Will pets ever get vaccinated for Covid-19?

A dog receives vaccine at drive-through clinic during the Covid-19 pandemic.


Since many humans around the world are still struggling to get vaccinated, it’s hard to imagine pets being next in line.

“If the infection is controlled in people, it will also be controlled in animals. There is no evidence that pets have transmitted infection back to humans or to other pets,” Bienzle says.

Bienzle adds, “Therefore, our efforts should be placed at vaccinating all people.”

Even though pets aren’t yet eligible for the vaccine, some other higher-risk animals have already gotten the jab. Earlier in 2021, great apes at the San Diego received a trial Covid-19 vaccine.

“It is a possible consideration to vaccinate endangered animals in zoos that cannot be kept safe from infected people,” Bienzle says.

“Anyone with Covid-19 symptoms should avoid close contact with their pet, for example, they should avoid sleeping with their pet, kissing them, or preparing their food.”

The vaccine the great apes received was in the process of being developed for minks, which have suffered serious Covid-19 outbreaks on farms. Bienzle says that there is a legitimate concern about animals in crowded farm conditions, like minks, transmitting Covid-19 back to humans in a spillover event.

“We absolutely want to avoid that by management practices — vaccinate and test people [and] eliminate infection among mink through culling and/or depopulation,” Bienzle says.

Furthermore, the Russian government has just developed the first official vaccine for animals, creating 17,000 doses to be distributed across the country, though companies from other regions may seek to purchase vaccines from Russia.

Given these updates, Hosie believes that a pet vaccine might not entirely be out of the question in the near future, possibly reassuring worried pet owners. “It might be prudent to develop veterinary SARS-CoV-2 vaccines that would provide reassurance to pet owners that their pets will be protected from infection,” Hosie says.

Such vaccines would also remove the risk of pets transmitting Covid-19 to other animals or humans, according to Hosie. Bienzle stresses, though, that “vaccination is not 100% effective in people, and therefore also likely not 100% effective in animals.”

How can you protect your pet from Covid-19?

A dog, Ziggy, wears a face mask in Los Angeles.


The main risk to your pet cat or dog is, well, you, unfortunately. The precautions you and other humans in your household take to keep yourself safe from Covid-19 will also reduce the risk of Covid-19 transmission to your pets.

“Given the value of the companionship provided by domestic animals such as cats, it is important to identify any risks associated with pet ownership, so that appropriate control measures can be taken to minimize transmission risk,” Hosie says.

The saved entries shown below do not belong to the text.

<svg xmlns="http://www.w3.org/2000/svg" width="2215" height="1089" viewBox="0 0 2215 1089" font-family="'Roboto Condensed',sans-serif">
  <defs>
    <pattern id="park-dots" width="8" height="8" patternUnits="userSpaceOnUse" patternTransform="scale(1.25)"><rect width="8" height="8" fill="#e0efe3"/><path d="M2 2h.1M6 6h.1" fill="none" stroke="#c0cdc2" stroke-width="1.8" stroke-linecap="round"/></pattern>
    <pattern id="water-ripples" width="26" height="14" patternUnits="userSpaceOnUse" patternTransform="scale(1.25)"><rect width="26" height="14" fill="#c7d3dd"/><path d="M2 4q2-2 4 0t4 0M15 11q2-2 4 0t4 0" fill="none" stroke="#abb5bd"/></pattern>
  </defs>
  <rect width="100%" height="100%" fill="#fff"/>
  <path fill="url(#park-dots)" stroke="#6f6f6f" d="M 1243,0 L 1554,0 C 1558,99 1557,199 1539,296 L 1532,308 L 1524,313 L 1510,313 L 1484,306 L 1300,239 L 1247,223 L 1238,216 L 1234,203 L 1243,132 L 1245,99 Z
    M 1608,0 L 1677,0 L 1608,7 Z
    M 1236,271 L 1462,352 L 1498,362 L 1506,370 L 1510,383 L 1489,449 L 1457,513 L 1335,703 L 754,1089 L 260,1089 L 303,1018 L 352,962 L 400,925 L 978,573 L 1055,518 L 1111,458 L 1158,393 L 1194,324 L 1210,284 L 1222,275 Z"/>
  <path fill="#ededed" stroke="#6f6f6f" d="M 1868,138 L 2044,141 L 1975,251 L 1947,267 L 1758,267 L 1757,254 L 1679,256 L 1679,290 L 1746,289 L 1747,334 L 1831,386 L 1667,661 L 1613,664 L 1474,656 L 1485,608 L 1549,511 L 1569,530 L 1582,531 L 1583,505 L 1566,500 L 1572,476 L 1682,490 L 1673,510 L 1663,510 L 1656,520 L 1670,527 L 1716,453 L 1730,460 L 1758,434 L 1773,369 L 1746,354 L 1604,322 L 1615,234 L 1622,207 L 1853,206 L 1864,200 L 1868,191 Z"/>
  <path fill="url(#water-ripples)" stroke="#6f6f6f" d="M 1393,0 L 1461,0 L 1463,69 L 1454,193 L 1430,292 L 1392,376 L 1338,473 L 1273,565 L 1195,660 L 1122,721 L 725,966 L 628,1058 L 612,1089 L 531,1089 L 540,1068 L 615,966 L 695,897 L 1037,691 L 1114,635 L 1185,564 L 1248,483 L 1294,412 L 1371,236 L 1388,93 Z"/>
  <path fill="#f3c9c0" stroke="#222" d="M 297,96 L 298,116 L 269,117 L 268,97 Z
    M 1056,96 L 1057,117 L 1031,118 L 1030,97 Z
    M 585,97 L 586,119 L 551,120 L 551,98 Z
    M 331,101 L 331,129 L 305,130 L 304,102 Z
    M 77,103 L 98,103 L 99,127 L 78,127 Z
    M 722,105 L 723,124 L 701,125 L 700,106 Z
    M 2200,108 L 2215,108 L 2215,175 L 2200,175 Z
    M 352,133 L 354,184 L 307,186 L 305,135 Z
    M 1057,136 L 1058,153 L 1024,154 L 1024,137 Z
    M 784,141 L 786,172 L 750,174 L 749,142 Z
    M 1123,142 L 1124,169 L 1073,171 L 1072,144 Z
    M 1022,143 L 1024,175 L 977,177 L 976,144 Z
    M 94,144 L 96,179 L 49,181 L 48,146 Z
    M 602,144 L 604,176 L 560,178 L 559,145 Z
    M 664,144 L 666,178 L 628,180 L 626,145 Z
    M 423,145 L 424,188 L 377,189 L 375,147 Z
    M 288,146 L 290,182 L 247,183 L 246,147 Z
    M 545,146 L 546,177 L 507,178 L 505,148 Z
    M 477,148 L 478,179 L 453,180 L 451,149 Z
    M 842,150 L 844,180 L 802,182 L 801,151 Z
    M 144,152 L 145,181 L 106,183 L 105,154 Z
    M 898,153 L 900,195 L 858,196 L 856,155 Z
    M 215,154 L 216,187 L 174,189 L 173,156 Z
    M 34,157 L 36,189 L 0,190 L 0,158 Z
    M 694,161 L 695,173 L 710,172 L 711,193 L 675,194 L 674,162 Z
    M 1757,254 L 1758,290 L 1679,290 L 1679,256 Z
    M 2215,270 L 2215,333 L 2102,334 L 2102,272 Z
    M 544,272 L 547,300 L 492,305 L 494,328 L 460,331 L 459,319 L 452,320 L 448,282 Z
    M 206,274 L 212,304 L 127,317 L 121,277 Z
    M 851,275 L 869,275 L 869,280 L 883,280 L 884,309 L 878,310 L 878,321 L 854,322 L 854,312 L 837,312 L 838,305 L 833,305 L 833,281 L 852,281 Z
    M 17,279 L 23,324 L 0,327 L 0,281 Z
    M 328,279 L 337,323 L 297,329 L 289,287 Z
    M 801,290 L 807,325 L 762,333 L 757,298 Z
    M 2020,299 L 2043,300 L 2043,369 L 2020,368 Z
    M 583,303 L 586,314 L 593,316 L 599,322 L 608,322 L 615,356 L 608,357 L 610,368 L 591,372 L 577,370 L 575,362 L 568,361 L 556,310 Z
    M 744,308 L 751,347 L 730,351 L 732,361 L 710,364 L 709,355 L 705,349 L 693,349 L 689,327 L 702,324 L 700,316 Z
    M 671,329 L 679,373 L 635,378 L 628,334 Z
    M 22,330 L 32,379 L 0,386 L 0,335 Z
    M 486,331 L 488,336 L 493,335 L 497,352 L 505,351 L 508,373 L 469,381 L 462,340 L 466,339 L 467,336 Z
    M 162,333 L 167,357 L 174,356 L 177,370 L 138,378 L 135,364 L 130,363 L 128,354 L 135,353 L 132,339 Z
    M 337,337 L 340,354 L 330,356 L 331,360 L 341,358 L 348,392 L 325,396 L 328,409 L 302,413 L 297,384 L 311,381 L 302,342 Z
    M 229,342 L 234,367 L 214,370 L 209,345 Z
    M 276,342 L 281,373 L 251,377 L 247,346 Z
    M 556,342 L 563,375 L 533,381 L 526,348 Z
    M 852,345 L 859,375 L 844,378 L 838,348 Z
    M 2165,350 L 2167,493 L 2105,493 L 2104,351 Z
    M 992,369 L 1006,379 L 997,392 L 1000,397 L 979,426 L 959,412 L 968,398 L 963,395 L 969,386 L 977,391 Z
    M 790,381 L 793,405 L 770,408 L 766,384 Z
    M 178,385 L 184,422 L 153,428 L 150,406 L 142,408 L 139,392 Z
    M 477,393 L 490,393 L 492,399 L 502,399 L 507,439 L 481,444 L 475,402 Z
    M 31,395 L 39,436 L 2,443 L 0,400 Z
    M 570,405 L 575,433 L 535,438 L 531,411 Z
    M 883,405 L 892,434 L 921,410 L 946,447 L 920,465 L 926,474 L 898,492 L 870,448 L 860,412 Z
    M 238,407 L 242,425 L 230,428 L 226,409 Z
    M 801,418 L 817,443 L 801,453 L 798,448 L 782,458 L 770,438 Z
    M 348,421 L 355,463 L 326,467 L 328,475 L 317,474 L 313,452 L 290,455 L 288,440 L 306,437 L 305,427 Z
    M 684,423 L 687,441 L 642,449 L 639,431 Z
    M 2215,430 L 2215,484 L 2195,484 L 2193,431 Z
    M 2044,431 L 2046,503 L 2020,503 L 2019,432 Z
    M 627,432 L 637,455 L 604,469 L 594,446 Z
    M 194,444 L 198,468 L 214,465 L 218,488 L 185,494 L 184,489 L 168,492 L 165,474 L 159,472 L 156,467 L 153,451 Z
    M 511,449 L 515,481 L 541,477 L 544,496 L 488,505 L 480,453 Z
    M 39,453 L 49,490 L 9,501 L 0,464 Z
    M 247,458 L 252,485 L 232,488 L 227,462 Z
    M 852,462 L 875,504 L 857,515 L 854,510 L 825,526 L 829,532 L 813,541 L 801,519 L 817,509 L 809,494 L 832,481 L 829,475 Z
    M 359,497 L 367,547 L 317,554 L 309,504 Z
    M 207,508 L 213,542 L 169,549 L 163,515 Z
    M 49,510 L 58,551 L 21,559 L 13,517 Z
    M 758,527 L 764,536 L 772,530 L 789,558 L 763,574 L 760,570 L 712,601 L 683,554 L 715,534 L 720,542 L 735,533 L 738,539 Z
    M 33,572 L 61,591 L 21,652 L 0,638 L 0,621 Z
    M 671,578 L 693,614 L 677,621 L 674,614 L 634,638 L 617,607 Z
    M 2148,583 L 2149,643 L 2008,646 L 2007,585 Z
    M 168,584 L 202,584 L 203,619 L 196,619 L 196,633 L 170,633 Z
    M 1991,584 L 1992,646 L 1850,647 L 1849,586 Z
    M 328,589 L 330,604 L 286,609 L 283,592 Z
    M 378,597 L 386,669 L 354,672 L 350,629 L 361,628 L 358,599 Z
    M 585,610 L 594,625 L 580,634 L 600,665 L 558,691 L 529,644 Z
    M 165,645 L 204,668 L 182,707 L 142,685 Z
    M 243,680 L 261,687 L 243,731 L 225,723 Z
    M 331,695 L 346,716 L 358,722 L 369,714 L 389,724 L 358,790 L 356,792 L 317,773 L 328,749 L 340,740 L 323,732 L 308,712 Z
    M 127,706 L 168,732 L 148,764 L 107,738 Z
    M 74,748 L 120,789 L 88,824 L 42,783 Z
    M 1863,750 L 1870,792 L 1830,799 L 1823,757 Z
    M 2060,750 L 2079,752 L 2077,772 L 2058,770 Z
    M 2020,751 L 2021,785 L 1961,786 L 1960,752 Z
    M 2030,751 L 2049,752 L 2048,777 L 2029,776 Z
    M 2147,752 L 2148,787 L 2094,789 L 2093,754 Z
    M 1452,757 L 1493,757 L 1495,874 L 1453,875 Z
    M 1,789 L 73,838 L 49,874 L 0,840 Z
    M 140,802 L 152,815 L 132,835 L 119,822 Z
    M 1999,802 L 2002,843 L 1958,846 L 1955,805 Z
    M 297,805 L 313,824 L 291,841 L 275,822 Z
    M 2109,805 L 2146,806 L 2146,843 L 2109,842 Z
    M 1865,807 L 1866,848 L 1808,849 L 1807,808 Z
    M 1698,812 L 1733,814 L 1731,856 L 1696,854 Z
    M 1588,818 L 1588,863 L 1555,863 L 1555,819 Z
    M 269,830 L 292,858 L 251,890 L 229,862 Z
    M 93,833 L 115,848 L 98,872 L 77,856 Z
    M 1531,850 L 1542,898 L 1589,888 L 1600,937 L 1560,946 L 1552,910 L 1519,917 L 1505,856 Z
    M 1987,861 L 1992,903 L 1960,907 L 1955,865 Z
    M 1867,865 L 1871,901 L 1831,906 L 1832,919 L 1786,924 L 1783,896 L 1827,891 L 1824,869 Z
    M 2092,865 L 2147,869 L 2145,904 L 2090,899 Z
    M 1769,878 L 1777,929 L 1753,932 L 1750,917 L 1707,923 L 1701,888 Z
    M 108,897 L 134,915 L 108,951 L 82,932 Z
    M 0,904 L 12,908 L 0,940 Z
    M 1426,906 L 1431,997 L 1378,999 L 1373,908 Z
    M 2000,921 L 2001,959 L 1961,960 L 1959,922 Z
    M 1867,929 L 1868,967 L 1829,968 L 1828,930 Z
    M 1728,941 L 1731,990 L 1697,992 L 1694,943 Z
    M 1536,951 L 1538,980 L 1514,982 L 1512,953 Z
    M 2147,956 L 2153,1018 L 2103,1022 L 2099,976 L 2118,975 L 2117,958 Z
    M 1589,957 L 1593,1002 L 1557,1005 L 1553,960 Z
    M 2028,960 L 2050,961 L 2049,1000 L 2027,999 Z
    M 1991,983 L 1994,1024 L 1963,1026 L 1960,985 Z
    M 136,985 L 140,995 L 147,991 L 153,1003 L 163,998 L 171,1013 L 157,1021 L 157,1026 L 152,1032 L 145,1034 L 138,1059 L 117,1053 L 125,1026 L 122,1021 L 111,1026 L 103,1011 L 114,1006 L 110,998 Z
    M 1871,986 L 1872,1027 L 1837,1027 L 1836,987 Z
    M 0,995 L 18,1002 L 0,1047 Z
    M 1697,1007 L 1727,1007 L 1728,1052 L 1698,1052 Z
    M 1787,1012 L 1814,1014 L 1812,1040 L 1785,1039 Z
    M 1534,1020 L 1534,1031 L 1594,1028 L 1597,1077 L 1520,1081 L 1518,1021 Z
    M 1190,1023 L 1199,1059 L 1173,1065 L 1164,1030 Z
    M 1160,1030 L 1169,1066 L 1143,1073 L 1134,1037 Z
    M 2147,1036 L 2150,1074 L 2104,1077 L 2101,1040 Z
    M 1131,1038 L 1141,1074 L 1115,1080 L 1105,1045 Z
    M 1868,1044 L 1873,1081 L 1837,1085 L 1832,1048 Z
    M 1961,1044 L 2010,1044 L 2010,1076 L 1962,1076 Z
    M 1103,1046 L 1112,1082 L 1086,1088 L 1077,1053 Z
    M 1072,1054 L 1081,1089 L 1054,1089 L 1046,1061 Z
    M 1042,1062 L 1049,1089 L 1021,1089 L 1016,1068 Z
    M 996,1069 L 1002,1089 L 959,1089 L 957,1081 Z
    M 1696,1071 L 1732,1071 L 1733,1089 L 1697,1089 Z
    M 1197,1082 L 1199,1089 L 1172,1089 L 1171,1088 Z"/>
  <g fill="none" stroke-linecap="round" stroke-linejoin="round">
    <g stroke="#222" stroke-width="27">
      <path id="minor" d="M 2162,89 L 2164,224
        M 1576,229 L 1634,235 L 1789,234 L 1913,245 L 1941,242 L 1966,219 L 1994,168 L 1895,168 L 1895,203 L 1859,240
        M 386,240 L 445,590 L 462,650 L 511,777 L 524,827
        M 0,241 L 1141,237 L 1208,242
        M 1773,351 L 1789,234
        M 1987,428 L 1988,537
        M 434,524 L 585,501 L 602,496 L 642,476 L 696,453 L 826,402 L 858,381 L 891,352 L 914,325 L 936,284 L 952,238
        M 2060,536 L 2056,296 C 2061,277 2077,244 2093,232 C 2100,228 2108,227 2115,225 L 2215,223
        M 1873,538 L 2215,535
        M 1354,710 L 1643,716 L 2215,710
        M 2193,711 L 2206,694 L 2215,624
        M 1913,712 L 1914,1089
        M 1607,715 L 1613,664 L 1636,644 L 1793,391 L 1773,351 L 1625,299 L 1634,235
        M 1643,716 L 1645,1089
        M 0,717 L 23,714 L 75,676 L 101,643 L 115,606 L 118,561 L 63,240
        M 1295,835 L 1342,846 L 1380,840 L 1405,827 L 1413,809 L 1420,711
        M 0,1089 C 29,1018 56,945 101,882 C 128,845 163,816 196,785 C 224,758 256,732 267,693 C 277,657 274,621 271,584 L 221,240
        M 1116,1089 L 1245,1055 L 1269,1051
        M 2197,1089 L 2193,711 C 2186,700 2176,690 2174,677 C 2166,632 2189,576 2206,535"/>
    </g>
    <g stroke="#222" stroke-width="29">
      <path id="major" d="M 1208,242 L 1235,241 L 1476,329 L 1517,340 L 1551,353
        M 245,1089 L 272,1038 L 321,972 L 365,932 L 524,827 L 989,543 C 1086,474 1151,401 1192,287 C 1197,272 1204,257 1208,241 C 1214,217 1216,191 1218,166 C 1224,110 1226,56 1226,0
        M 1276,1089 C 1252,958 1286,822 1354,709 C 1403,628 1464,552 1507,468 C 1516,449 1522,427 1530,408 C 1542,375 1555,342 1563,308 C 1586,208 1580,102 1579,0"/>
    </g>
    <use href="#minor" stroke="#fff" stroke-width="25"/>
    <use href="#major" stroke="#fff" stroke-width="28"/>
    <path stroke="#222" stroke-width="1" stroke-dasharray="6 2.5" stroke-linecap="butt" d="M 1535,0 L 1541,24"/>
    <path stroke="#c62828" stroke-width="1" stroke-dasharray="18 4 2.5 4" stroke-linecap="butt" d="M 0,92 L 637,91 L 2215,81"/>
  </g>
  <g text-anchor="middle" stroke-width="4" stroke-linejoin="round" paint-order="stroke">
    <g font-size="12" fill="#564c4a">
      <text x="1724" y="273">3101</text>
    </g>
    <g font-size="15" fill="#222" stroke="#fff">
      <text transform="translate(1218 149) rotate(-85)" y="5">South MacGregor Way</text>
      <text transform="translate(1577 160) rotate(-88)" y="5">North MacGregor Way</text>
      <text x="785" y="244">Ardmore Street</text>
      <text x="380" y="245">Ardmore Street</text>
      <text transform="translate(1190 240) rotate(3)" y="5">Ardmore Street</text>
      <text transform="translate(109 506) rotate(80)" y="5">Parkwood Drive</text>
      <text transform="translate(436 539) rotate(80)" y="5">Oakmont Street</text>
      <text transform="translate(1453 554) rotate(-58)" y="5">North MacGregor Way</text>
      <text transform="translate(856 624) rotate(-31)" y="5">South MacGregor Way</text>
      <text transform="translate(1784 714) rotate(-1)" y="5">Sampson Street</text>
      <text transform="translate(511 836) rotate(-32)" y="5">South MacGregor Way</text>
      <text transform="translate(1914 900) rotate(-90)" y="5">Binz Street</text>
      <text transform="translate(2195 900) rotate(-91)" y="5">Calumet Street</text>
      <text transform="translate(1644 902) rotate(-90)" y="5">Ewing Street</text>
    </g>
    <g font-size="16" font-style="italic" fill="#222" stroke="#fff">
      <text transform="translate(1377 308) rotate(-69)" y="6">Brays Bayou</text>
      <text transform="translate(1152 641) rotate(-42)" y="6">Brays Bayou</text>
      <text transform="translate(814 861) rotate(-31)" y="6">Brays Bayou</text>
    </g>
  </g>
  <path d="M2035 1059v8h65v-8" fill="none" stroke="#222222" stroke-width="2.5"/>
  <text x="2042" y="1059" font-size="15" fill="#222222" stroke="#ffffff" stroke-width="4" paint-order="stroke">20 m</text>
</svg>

The best thing you can do for your pet: get vaccinated. Bienzle says that vaccinated people have lower viral loads of SARS-Cov-2, reducing the likelihood that they will infect their pets.

Hosie agrees. “We have seen that if they become infected, vaccinated people are less likely to transmit the virus to other people, and so it is very likely that transmission to animals will be decreased too.”

The CDC recommends isolating cats and dogs from people not living in your household — though as vaccination rates increase, that advice may change. So, it’s best to keep your dog on a leash or keep cats indoors when possible.

If you do become sick with Covid-19, the best thing you can do is to social distance from your pet whenever possible. The authors of the PLOS One study write “that people diagnosed with Covid-19 should avoid direct contact with their pets for as long as they remain ill.”

Hosie agrees. “Anyone with Covid-19 symptoms should avoid close contact with their pet, for example, they should avoid sleeping with their pet, kissing them, or preparing their food.”

However, it may not always be possible to maintain distance from your pet. In those cases, follow the same protocol that would use when, say, going to the grocery store or shopping.

”Physical distancing plus mask is ideal. If physical distancing is not possible, wearing a good mask plus hand washing will reduce the likelihood of transmission,” Bienzle says.